WORK REQUEST: Identify each line below that contains the word "lines", and copy it out.

DATASET EXCERPTS:
______________________________
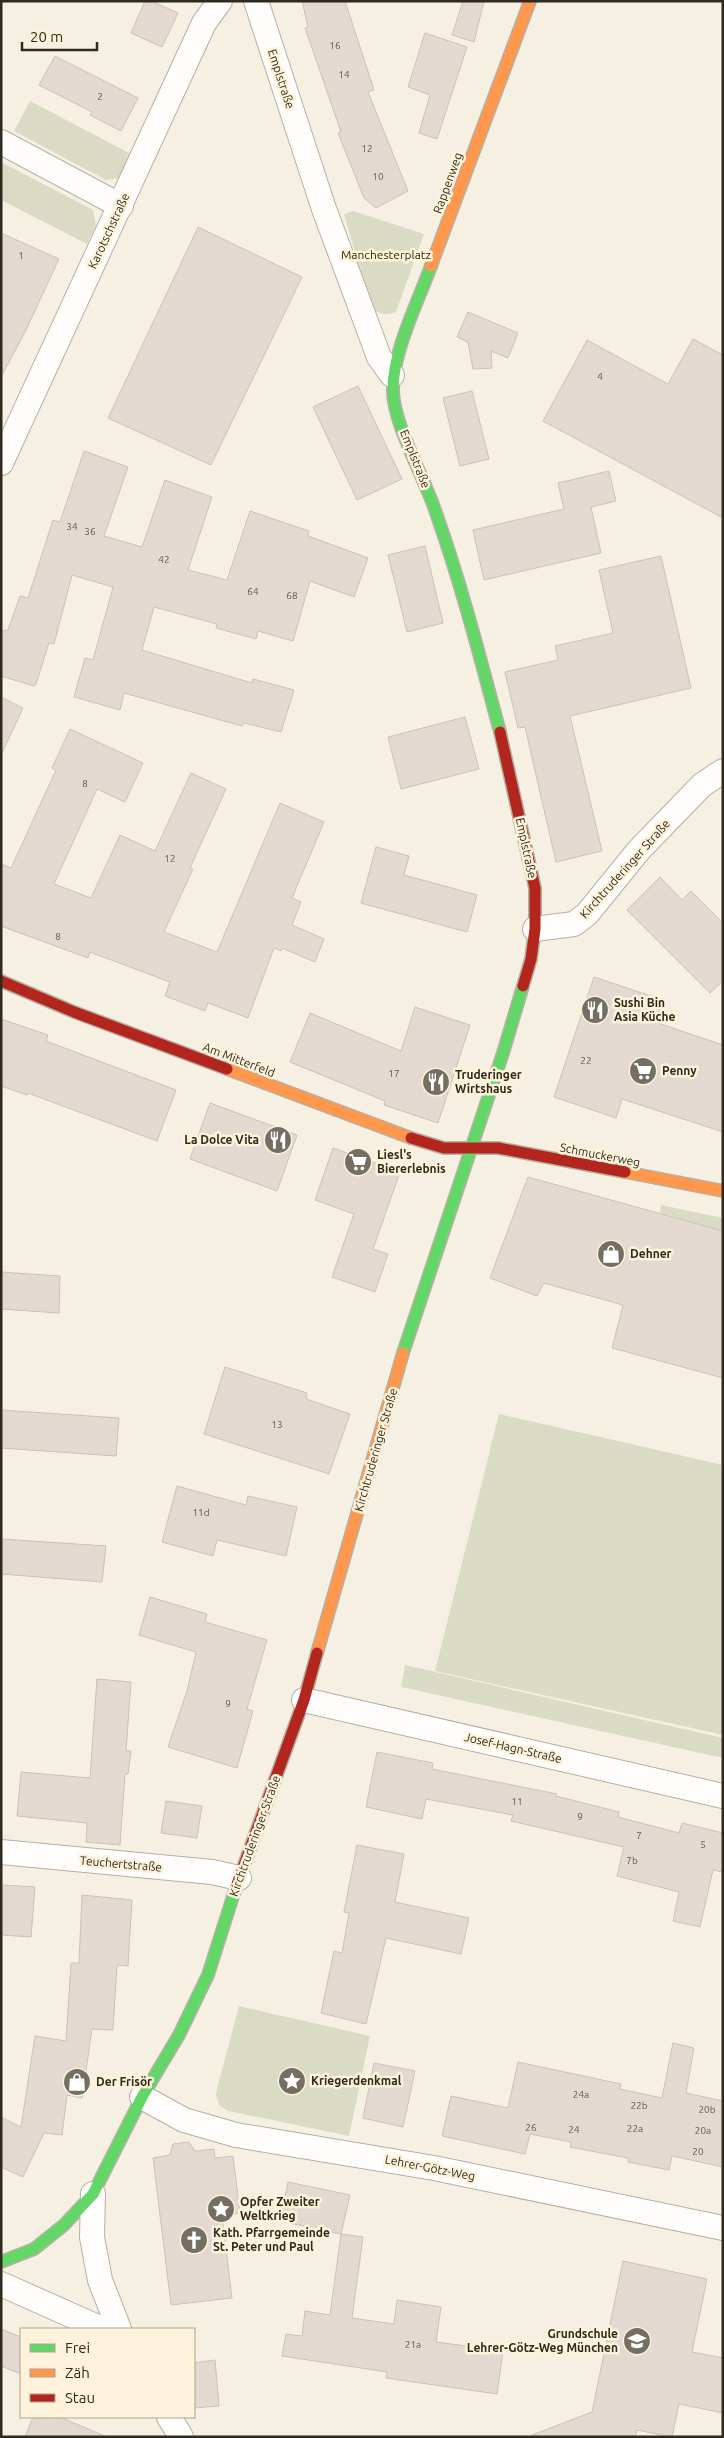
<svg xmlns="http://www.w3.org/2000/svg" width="724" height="2438" font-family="Ubuntu,sans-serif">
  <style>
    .green { fill: #dadbc5 }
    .building { fill: #e3d9d1; stroke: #cac1b9 }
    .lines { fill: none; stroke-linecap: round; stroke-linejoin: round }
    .street-casing { stroke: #b5b0a4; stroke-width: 26 }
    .fast-casing { stroke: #b5b0a4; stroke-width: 14 }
    .slow-casing { stroke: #b5b0a4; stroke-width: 14 }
    .jam-casing { stroke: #b5b0a4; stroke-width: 14 }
    .street { stroke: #fefdfb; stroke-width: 24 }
    .fast { stroke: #63d668; stroke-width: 11 }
    .slow { stroke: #ff974d; stroke-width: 11 }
    .jam { stroke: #b3261e; stroke-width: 11 }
    .labels { text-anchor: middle; stroke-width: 5; stroke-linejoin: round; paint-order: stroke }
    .number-label { font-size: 10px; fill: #5f584e }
    .street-label { font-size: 12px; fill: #2f2a1e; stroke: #fef3da }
    .park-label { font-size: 12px; fill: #272e04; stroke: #fef3da }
    .poi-label { font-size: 12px; font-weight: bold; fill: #2f2a1e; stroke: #fef3da; text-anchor: start }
  </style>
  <rect width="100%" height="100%" fill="#f6f0e2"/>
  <g class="green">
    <polygon points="30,101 131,154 119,178 106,180 14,131"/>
    <polygon points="1,162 93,210 96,225 87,244 1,200"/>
    <path d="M353 211 424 234 396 312C385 316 380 314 371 308L344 214Z"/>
    <polygon points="661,1205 723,1218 723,1231 660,1213"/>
    <polygon points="499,1414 723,1465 723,1735 435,1671"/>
    <polygon points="405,1665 723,1738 723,1758 401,1687"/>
    <polygon points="239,2006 370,2036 349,2136 228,2111 219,2105 216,2095 218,2085"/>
  </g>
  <g class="building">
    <polygon points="145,1 151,1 178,13 162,47 131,33"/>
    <polygon points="302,1 345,1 374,90 368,92 408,191 376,208 364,198 338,133 341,132 305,28 308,27"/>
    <polygon points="463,1 484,1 474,42 452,35"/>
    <polygon points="425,33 467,47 437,139 419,133 430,95 408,87"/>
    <polygon points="55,56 138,98 121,131 90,115 92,112 39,85"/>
    <polygon points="198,227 302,277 211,465 108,418"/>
    <polygon points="1,233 59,259 25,332 1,377"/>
    <polygon points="468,312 518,333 508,358 491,351 492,368 473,369 468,342 457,337"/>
    <polygon points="693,339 723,355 723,518 543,421 587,340 668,384"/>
    <polygon points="358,386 402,479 357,500 313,407"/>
    <polygon points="472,391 489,459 460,466 443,398"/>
    <polygon points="84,451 128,467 104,536 142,547 165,480 212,497 188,570 227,580 250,511 309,531 308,536 368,558 354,597 310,581 293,641 258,631 256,639 216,628 217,624 154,607 142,650 252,683 253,679 294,690 281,732 244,723 242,726 124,693 120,710 74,697 85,658 93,660 113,587 72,575 54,644 49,643 36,684 34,686 1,676 1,631 8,630 20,596 28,598 53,520 60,522"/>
    <polygon points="609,471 616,501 591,507 601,553 484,580 473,530 564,509 558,483"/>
    <polygon points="425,546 443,623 407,632 388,555"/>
    <polygon points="661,556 691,688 570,716 602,851 556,862 525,727 518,728 505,672 558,660 555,646 613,633 599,570"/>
    <polygon points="1,697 23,708 1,755"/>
    <polygon points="465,717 479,769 401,789 388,737"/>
    <polygon points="70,729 143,763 125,802 97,789 54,884 91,898 120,835 155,851 191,773 226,789 190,868 193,869 164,932 217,952 280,803 324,822 292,898 301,902 292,925 324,939 315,962 282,948 281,951 274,948 248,1018 208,1003 205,1011 165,996 170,982 90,952 88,958 1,926 1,864 11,868 56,770 52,768"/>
    <polygon points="376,847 409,856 404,875 477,895 467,932 361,903"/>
    <polygon points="660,877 682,900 691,891 723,923 723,981 710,993 627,910"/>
    <polygon points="594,977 663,1000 655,1022 723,1045 723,1132 622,1099 616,1118 554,1097"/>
    <polygon points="415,1007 470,1025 438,1123 384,1105 385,1101 290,1062 310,1013 401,1051"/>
    <polygon points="1,1019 48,1035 46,1041 176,1090 157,1141 28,1093 27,1095 1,1086"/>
    <polygon points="210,1103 297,1135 277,1191 190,1159"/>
    <polygon points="333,1148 400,1172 373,1249 388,1254 375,1292 332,1277 354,1214 315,1200"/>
    <polygon points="528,1177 723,1231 723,1378 612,1348 623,1305 544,1283 537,1296 490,1278"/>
    <polygon points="1,1272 60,1276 59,1313 1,1309"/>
    <polygon points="225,1367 307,1393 306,1399 350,1414 329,1474 204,1434"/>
    <polygon points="1,1410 119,1418 116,1456 1,1448"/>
    <polygon points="177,1486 246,1505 248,1496 297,1507 286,1556 217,1540 213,1556 162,1542"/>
    <polygon points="1,1539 106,1546 102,1582 1,1574"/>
    <polygon points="150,1597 207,1614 205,1622 267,1640 247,1709 253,1711 237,1768 168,1747 187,1691 196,1652 139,1635"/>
    <polygon points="97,1679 131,1682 126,1751 131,1751 128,1774 125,1774 120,1845 86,1842 87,1823 17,1816 21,1772 90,1778"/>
    <polygon points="377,1752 433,1763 432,1769 557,1794 556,1796 619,1812 618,1817 679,1833 682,1823 723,1833 723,1872 713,1870 700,1927 673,1921 679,1892 617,1876 624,1847 511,1821 513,1815 426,1799 422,1819 366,1807"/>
    <polygon points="166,1801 202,1806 197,1838 161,1833"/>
    <polygon points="357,1845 404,1854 395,1902 469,1918 461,1954 386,1938 366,2024 321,2013 334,1951 342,1953 349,1913 344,1912"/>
    <polygon points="1,1885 35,1887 31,1937 1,1935"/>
    <polygon points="82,1895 132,1900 128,1966 117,1965 113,2030 92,2029 82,2098 67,2095 62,2135 44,2133 23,2177 1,2167 1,2117 21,2127 35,2036 66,2041 71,1963 79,1963"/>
    <polygon points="673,2043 694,2048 686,2093 723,2101 723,2167 672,2156 669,2170 628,2162 628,2158 570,2147 571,2142 530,2134 525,2154 442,2136 451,2096 508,2108 518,2062 621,2084 620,2089 662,2098"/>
    <polygon points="374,2063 415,2071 403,2127 363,2118"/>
    <polygon points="189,2142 195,2151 214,2149 215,2158 233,2156 240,2213 222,2216 232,2298 171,2305 153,2158 170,2155 173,2144"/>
    <polygon points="288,2182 350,2195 341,2234 280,2221"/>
    <polygon points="341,2234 363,2237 352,2318 394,2324 397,2300 441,2307 436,2342 503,2351 497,2394 386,2378 387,2372 282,2356 286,2334 302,2336 305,2311 330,2315"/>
    <polygon points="623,2261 707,2279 692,2352 723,2358 723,2413 679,2404 672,2437 637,2430 635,2437 533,2437 532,2435 592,2412"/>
    <polygon points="1,2329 21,2337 21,2374 1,2366"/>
    <polygon points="215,2360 219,2406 194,2408 194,2363"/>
    <polygon points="33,2417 60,2417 107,2437 25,2437"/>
  </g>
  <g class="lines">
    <g class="street-casing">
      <g id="street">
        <polyline points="256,1 324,209 379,357 392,375"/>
        <polyline points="1,142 121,206"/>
        <polyline points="1,463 204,23 220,1"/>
        <polyline points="535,929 574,924 587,914 639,850 702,785 723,771"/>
        <polyline points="304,1700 723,1796"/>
        <polyline points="1,1852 212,1872 239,1878"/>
        <polyline points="142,2097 184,2120 236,2135 434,2168 723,2228"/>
        <polyline points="93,2194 92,2237 100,2280 119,2329"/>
        <polyline points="1,2284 102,2329"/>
        <polyline points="169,2417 181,2437"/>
      </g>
    </g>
    <g class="fast-casing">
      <g id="fast">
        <path d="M431 266C418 302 393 351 393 389 392 421 424 477 435 510 461 583 480 657 500 732"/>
        <polyline points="403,1353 503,1053 523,986"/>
        <polyline points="1,2262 34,2249 64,2225 93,2194 142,2097 179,2035 208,1975 236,1887"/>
      </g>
    </g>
    <g class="slow-casing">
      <g id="slow">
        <polyline points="431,266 530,1"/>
        <polyline points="227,1069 411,1138"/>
        <polyline points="625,1172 723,1191"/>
        <polyline points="317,1653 403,1353"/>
      </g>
    </g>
    <g class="jam-casing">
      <g id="jam">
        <polyline points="500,732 535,888 535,929 531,959 523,986"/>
        <polyline points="1,981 74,1012 227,1069"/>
        <polyline points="411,1138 444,1148 498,1148 625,1172"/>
        <polyline points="236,1887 304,1700 317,1653"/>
      </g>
    </g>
    <use href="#street" class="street"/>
    <use href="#fast" class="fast"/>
    <use href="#slow" class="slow"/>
    <use href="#jam" class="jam"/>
  </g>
  <defs>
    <g id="restaurant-disc" transform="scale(1.4375)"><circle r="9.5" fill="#756f63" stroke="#fef3da"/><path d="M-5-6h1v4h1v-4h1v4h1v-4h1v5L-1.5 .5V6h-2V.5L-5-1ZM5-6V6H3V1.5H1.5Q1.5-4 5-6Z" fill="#fff"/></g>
    <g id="supermarket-disc" transform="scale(1.4375)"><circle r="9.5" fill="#756f63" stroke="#fef3da"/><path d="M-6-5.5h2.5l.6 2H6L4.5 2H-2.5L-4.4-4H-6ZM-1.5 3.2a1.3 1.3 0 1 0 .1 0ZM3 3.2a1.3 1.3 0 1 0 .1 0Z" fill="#fff"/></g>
    <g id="shop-disc" transform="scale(1.4375)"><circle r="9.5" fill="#756f63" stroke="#fef3da"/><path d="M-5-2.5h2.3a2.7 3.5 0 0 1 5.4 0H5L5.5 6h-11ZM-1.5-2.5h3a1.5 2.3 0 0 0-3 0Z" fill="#fff"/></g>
    <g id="sight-disc" transform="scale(1.4375)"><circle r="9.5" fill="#756f63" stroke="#fef3da"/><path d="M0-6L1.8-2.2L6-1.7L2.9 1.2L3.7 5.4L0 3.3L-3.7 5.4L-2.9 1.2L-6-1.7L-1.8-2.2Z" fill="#fff"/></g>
    <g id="church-disc" transform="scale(1.4375)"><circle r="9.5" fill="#756f63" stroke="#fef3da"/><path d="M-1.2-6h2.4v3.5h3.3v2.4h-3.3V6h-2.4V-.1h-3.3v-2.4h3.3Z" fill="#fff"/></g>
    <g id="school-disc" transform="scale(1.4375)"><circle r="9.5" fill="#756f63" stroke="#fef3da"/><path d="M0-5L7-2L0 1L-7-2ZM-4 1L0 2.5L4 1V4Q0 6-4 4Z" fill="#fff"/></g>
  </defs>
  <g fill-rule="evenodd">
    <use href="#restaurant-disc" x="595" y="1010"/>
    <use href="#supermarket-disc" x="643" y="1071"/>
    <use href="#restaurant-disc" x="436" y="1082"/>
    <use href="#restaurant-disc" x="278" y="1140"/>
    <use href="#supermarket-disc" x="358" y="1162"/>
    <use href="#shop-disc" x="611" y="1254"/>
    <use href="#sight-disc" x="292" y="2081"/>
    <use href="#shop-disc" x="77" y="2082"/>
    <use href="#sight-disc" x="221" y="2209"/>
    <use href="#church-disc" x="194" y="2240"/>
    <use href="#school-disc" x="637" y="2341"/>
  </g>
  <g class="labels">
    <g class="number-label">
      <text x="335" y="49">16</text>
      <text x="344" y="78">14</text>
      <text x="100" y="100">2</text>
      <text x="367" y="152">12</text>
      <text x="378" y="180">10</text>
      <text x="21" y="259">1</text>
      <text x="600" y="380">4</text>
      <text x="72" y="530">34</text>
      <text x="90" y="535">36</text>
      <text x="164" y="563">42</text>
      <text x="253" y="595">64</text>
      <text x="292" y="599">68</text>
      <text x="85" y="787">8</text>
      <text x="170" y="862">12</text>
      <text x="58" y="940">8</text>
      <text x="586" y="1064">22</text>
      <text x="394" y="1077">17</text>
      <text x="277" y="1428">13</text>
      <text x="201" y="1516">11d</text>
      <text x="228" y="1707">9</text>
      <text x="517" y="1805">11</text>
      <text x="580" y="1820">9</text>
      <text x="639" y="1839">7</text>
      <text x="703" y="1848">5</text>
      <text x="632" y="1864">7b</text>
      <text x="581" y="2098">24a</text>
      <text x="639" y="2109">22b</text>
      <text x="707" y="2113">20b</text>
      <text x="531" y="2131">26</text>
      <text x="635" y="2132">22a</text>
      <text x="574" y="2133">24</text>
      <text x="703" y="2134">20a</text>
      <text x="698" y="2155">20</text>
      <text x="413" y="2348">21a</text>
    </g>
    <g class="street-label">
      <text transform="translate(281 79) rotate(72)" y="4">Emplstraße</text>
      <text transform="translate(448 183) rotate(-70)" y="4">Rappenweg</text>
      <text transform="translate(109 231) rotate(-65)" y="4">Karotschstraße</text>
      <text transform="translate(415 459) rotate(68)" y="4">Emplstraße</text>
      <text transform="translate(526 848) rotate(78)" y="4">Emplstraße</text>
      <text transform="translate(625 869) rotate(-48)" y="4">Kirchtruderinger Straße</text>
      <text transform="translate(239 1060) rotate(21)" y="4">Am Mitterfeld</text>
      <text transform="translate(600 1155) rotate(11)" y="4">Schmuckerweg</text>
      <text transform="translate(376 1450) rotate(-74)" y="4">Kirchtruderinger Straße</text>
      <text transform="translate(513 1748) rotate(13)" y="4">Josef-Hagn-Straße</text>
      <text transform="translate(255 1836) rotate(-70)" y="4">Kirchtruderinger Straße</text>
      <text transform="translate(121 1864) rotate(5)" y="4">Teuchertstraße</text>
      <text transform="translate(430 2168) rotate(11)" y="4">Lehrer-Götz-Weg</text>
    </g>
    <g class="park-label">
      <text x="386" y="259">Manchesterplatz</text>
    </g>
    <g class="poi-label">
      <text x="614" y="1007">Sushi Bin<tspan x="614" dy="14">Asia Küche</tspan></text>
      <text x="662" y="1075">Penny</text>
      <text x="455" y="1079">Truderinger<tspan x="455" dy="14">Wirtshaus</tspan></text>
      <text x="259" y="1144" text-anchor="end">La Dolce Vita</text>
      <text x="377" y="1159">Liesl's<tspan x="377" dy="14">Biererlebnis</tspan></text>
      <text x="630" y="1258">Dehner</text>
      <text x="311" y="2085">Kriegerdenkmal</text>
      <text x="96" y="2086">Der Frisör</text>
      <text x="240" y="2206">Opfer Zweiter<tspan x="240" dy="14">Weltkrieg</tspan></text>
      <text x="213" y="2237">Kath. Pfarrgemeinde<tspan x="213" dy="14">St. Peter und Paul</tspan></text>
      <text x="618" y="2338" text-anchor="end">Grundschule<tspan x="618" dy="14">Lehrer-Götz-Weg München</tspan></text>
    </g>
  </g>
  <rect width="724" height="2438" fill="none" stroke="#2f2a1e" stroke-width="5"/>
  <rect x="20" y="2328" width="175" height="90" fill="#fef3da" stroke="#aba38f"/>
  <rect x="30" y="2344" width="25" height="8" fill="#63d668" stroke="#aba38f"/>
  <text x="65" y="2353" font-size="15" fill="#2f2a1e">Frei</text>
  <rect x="30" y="2369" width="25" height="8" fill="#ff974d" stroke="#aba38f"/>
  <text x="65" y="2378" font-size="15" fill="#2f2a1e">Zäh</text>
  <rect x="30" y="2394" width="25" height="8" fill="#b3261e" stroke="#aba38f"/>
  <text x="65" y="2403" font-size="15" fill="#2f2a1e">Stau</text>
  <path d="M22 42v8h75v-8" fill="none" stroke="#2f2a1e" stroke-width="2.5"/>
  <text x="30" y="42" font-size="15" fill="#2f2a1e" stroke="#fef3da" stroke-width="4" paint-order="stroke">20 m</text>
</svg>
______________________________
ANSWER AREA:
    .lines { fill: none; stroke-linecap: round; stroke-linejoin: round }
  <g class="lines">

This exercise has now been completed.